Background: The synthesis of indoles, which are often derived from 1-acetyl-1H-indol-3-yl
acetates, is of considerable synthetic interest, for example due to their medicinal properties, and their
applications within microbiology. Whilst several chemical routes are available for accessing indoles,
many are lengthy, and their scope for accessing a range of derivatives has not always been demonstrated.
Herein, an optimised method for the synthesis of 1-acetyl-1H-indol-3-yl acetates is presented
that is rapid and efficient, and allows entry to a range of functionalised indoxyls.
Methods: 1-Acetyl-1H-indol-3-yl acetates 1 and 7 have been prepared via the microwave-assisted cyclisation and decarboxylation
of 2-[(carboxymethyl)amino]benzoic acids 5. The latter were reacted with acetic anhydride using triethylamine
as the base and were subjected to microwave irradiation for 1 minute, at 80 °C with initial power of 300 W. Two chemical
routes were investigated for access to the key 2-[(carboxymethyl)amino]benzoic acid intermediates 5.
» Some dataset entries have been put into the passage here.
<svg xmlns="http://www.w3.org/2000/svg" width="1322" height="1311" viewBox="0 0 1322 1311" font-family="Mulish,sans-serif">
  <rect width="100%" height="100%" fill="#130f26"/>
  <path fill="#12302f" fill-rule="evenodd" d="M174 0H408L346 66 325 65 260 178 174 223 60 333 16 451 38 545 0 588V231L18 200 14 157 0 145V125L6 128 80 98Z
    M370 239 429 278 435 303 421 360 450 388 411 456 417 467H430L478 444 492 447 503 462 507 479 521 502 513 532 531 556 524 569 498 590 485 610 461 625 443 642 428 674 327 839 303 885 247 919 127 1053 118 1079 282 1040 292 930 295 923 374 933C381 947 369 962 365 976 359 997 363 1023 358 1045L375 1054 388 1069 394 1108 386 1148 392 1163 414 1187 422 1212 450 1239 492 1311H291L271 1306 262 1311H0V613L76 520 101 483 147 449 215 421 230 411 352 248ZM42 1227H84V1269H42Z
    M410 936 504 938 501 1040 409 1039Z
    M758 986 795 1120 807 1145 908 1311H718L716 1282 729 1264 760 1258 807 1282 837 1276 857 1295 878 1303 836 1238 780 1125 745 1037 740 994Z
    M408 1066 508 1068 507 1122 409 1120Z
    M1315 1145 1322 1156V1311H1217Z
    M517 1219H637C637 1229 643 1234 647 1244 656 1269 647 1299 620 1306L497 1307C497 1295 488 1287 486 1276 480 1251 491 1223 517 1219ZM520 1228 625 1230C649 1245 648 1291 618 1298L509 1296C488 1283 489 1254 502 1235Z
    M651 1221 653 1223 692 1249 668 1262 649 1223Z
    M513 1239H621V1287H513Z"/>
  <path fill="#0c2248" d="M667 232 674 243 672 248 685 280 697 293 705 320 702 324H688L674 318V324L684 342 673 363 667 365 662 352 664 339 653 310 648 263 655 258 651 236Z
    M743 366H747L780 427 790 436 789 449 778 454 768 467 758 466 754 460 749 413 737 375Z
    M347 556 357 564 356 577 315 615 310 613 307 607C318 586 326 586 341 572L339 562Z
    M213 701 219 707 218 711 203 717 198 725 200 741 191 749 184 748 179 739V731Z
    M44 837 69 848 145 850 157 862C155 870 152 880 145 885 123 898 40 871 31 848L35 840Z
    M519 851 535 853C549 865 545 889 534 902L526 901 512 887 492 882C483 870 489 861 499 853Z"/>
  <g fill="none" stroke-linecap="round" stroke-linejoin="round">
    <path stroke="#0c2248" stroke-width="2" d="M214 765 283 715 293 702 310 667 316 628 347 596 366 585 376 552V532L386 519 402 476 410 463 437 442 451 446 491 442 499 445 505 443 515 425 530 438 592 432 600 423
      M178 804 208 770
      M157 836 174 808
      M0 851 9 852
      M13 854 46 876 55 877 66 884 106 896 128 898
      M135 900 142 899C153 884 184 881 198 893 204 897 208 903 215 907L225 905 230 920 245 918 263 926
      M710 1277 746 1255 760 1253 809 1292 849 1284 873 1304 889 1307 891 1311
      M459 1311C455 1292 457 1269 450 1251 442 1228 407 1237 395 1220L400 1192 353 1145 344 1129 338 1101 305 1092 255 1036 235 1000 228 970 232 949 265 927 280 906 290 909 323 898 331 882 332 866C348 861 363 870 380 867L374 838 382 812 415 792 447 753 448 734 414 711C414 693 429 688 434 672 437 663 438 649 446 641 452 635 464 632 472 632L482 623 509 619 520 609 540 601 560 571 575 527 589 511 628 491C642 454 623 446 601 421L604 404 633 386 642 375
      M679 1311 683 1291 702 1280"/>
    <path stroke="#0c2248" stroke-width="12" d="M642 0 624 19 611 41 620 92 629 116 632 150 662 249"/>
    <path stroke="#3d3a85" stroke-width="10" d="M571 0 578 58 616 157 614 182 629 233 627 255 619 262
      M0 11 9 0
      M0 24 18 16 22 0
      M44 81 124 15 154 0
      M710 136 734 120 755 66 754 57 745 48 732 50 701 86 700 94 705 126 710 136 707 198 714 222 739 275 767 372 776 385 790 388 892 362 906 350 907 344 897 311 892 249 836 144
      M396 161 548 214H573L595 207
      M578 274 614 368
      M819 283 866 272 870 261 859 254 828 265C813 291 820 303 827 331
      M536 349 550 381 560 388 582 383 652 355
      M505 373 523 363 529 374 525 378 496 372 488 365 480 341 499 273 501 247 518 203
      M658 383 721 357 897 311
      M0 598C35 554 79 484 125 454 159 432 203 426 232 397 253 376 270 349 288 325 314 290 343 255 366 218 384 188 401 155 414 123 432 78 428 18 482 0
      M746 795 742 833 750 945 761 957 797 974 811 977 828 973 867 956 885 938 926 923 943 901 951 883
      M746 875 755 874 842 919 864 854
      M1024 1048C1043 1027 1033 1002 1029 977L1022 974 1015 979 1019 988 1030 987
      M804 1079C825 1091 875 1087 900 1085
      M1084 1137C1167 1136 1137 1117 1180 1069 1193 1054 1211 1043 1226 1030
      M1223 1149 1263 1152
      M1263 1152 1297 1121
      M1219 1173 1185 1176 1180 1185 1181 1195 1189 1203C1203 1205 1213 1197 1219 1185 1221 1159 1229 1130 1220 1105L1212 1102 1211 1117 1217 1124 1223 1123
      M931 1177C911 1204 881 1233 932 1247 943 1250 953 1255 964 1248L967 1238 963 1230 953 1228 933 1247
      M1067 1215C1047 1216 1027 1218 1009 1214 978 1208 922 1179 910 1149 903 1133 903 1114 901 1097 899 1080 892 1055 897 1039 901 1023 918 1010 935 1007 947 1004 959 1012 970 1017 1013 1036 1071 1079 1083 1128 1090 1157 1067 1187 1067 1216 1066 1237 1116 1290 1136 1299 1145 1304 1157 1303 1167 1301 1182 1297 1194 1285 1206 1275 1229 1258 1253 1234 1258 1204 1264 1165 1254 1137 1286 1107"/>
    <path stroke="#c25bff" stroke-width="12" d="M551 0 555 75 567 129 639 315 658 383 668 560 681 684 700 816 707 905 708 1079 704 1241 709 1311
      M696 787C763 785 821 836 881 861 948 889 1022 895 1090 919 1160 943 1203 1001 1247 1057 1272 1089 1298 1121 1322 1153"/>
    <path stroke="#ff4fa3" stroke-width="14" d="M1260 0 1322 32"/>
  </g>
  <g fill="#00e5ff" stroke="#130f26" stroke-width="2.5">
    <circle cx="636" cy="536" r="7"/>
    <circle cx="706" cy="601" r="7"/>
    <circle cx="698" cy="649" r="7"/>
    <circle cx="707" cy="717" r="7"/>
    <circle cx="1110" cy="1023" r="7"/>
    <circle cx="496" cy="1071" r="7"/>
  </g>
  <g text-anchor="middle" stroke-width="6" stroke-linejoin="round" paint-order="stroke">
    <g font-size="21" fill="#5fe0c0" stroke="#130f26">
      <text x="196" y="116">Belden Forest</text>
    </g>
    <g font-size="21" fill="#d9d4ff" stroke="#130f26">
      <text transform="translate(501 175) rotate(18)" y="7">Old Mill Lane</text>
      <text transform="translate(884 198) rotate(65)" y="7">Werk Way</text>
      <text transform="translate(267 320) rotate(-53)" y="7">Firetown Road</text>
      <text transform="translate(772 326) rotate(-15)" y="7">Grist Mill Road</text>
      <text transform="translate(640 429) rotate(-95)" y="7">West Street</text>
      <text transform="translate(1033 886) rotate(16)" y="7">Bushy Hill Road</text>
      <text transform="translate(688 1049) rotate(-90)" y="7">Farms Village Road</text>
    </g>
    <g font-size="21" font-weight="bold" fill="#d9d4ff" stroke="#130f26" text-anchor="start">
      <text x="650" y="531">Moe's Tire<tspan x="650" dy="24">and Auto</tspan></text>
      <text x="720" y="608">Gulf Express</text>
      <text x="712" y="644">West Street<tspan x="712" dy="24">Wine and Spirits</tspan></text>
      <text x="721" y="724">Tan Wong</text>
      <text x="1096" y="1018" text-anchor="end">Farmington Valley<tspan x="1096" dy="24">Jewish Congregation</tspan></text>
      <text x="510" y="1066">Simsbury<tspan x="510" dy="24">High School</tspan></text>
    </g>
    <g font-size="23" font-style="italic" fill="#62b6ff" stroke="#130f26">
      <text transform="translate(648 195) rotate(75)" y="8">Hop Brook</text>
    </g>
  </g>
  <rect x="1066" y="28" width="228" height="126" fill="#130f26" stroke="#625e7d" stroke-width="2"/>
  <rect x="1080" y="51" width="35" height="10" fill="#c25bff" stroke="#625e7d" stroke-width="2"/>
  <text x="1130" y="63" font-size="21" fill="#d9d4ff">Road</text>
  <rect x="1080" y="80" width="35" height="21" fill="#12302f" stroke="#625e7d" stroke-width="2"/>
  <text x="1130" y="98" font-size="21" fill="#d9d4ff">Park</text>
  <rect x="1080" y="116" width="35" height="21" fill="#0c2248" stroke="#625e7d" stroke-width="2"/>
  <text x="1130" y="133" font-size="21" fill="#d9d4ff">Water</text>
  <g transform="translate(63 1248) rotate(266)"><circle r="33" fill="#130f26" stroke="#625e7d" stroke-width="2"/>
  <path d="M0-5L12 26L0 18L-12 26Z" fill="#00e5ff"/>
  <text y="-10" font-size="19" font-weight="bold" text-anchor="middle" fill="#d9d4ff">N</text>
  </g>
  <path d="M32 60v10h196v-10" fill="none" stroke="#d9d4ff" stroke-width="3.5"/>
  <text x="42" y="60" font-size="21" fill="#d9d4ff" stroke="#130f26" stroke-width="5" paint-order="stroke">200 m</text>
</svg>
Results: The target 1-acetyl-1H-indol-3-yl acetates 1 and 7 were isolated in 34-71% yield. In particular, synthesis of
1-acetyl-6-(trifluoromethyl)-1H-indol-3-yl acetate 7f and 1-acetyl-7-methyl-1H-indol-3-yl acetate 7h is reported for the
first time. Access to the key 2-[(carboxymethyl)amino]benzoic acid intermediates 5 was achieved via two complementary
routes, with a two step synthesis that used 2-aminobenzoic acids 4 as the starting materials being the preferred strategy.
Conclusion: The synthesis of 1-acetyl-1H-indol-3-yl acetates 1 and 7 from 2-[(carboxymethyl)amino]benzoic acids 5 has
been optimised. By using microwave irradiation, and altering the base, solvent and reaction time, rapid entry to a range of
indoxyl derivatives 1 and 7 proved possible, in good yield.